'''

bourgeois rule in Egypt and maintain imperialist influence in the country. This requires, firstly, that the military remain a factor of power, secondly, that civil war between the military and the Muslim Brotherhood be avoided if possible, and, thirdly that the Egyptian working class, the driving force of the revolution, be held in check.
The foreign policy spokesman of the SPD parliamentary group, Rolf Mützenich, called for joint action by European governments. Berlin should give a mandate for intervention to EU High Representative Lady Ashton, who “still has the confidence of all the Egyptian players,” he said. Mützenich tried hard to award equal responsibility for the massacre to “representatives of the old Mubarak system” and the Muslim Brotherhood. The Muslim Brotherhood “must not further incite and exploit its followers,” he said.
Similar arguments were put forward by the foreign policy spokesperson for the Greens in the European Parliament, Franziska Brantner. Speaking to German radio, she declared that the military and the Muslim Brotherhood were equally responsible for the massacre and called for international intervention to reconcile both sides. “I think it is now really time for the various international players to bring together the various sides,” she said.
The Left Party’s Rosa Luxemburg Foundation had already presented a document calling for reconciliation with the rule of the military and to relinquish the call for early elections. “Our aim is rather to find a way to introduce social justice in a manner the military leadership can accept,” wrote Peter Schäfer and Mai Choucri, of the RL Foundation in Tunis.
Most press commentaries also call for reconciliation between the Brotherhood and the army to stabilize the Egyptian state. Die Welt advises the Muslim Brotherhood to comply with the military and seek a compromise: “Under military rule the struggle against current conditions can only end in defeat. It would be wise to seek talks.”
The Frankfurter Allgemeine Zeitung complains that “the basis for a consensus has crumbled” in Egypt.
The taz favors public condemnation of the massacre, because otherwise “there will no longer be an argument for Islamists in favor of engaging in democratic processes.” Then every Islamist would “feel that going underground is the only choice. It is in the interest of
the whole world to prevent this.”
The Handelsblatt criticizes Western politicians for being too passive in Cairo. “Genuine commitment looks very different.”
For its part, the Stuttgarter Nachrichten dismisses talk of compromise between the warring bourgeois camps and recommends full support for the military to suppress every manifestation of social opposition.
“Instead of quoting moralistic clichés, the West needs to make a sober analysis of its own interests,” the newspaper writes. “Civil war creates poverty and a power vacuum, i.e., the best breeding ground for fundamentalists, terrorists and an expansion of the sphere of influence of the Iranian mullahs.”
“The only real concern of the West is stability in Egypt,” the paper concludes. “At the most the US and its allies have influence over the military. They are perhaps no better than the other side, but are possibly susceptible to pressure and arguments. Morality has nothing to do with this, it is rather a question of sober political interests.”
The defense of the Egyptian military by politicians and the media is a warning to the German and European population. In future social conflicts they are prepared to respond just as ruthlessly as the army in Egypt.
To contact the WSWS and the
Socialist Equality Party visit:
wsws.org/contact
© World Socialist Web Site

'''

**Problem requirements**
Of the entries above, transcribe exactly those lines that fall between the line containing "the whole world" and the line containing "For its part, the", together with those two lines.

**Solved problem**
the whole world to prevent this.”
The Handelsblatt criticizes Western politicians for being too passive in Cairo. “Genuine commitment looks very different.”
For its part, the Stuttgarter Nachrichten dismisses talk of compromise between the warring bourgeois camps and recommends full support for the military to suppress every manifestation of social opposition.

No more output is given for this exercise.